If you can attribute American patriotism or the Tea Party to Calvinism, you have a term that is almost as much of a wax nose as evangelicalism. This is why the phrase Reformed Protestant is better than Calvinism. Reformed Protestant has a definite meaning that Calvinism doesn’t.
And this is why the so-called New Calvinism thrives (at least in its own promoters’ minds). Take for instance the question of diversity, a factor that lets New Calvinists think they are the mainstream. Here is Matthew Barrett on John Piper:
Some today are surprised by the wide diversity within New Calvinism, including everyone from Lecrae to the Gettys, or R. C. Sproul to Francis Chan. Piper points out that this diversity among Reformed-minded folks has always been present. All one has to do is look back at the long list of Calvinists in church history. Piper suggests comparing Augustine and Adoniram Judson, Francis Turretin and John Bunyan, John Calvin and Chapiper-writingrles Spurgeon, John Knox and J. I. Packer, Cotton Mather and R. C. Sproul, Abraham Kuyper and William Carey, Haynes and Dabney, Theodore Beza and James Boice, Isaac Backus and Martin Lloyd-Jones, etc. “If there is such a diversity in the Old,” Piper argues, “then we really cannot find dividing lines between the Old and the New.”
He goes on to say, “The Old is too diverse and the connections between Old and New too organic to claim things that are new in the New that were not present in any aspects in the Old.” The New is too assorted to claim any “downgrade” or “upgrade” from the Old. History is too complex for “broad brush commendations of one over the other or condemnations of one under the other.” Hence, any “given issue that you try to address you can find periods and persons and movements among the Old that would outshine the New.” Piper concludes, “There is no claim, therefore, in my assessment that the New is better.” From here Piper goes on to give 12 features that define the New Calvinism.
I wonder what Piper or Barrett would say about New Calvinism’s diversity being the product (as Nate commented) of waffling, for instance, on baptism and charismatic gifts, the way that Old Calvinism doesn’t. In other words, diversity is a sign of failure, not an indication of strength.
Plus, if you define Calvinism by the creeds and confessions of the Reformed churches, which is how Calvinism started, you find remarkable coherence. Spurgeon, Judson, and Piper are out. Knox, Kuyper, and Dabney are in.

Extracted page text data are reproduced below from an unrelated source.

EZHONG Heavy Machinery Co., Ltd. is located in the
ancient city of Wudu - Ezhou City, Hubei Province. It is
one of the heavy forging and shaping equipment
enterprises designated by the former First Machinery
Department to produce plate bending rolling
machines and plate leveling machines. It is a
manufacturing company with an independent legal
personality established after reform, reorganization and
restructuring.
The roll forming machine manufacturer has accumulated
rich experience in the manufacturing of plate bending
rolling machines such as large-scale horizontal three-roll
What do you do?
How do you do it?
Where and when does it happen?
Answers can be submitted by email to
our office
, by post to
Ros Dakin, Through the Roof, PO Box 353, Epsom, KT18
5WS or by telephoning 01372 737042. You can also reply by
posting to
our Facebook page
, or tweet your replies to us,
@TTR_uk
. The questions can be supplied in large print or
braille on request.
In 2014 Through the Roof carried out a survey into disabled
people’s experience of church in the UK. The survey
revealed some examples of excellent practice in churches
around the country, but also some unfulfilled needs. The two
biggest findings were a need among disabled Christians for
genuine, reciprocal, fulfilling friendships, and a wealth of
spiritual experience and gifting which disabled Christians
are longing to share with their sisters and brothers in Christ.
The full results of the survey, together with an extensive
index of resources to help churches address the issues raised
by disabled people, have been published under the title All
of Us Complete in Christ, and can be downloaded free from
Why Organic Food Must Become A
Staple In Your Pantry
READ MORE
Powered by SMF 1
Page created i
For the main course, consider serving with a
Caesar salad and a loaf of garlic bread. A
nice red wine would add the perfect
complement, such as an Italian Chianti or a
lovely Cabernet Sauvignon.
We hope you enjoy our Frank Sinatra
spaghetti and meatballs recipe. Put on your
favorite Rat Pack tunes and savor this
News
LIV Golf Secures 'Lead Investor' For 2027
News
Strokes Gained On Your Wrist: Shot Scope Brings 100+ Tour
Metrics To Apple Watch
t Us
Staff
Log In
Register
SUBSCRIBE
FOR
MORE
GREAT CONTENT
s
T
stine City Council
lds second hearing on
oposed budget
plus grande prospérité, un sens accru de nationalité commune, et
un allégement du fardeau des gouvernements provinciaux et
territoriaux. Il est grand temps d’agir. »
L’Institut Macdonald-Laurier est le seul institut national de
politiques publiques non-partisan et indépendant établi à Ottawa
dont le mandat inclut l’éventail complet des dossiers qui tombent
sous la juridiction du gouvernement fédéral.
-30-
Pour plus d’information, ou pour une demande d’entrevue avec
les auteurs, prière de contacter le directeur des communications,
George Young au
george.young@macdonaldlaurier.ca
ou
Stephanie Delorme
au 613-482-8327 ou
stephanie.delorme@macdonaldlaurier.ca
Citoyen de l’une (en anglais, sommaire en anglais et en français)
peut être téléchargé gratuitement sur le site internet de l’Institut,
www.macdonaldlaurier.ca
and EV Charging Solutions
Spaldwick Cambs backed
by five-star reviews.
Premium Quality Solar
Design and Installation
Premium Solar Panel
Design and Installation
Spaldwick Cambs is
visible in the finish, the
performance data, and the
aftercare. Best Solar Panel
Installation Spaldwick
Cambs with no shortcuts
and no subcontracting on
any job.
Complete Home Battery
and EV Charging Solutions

And this is what Old Calvinists find so alarming about the New Calvinists. They can understand themselves entirely as a categorical abstraction (Piper’s 12 points) without relationship to word, sacrament, or discipline — the marks of the church (as in, Reformed according to the word). In fact, aside from the implicit hubris in the New Calvinists’ understanding of the past, do these guys, as Tim Challies apparently believes, think they are in the mainstream? Can you really be in the mainstream when instead of church you chart your existence by conferences and organizations like Gospel Coalition, Acts 29, and Sovereign Grace? Have I got a book for Tim.
My understanding of earth sciences is spotty, but new bodies of water generally do not become the mainstream within three decades unless you do some serious dirt moving (and that didn’t even spare New Orleans). But cheerleaders always think their team is number one, even when they are losing.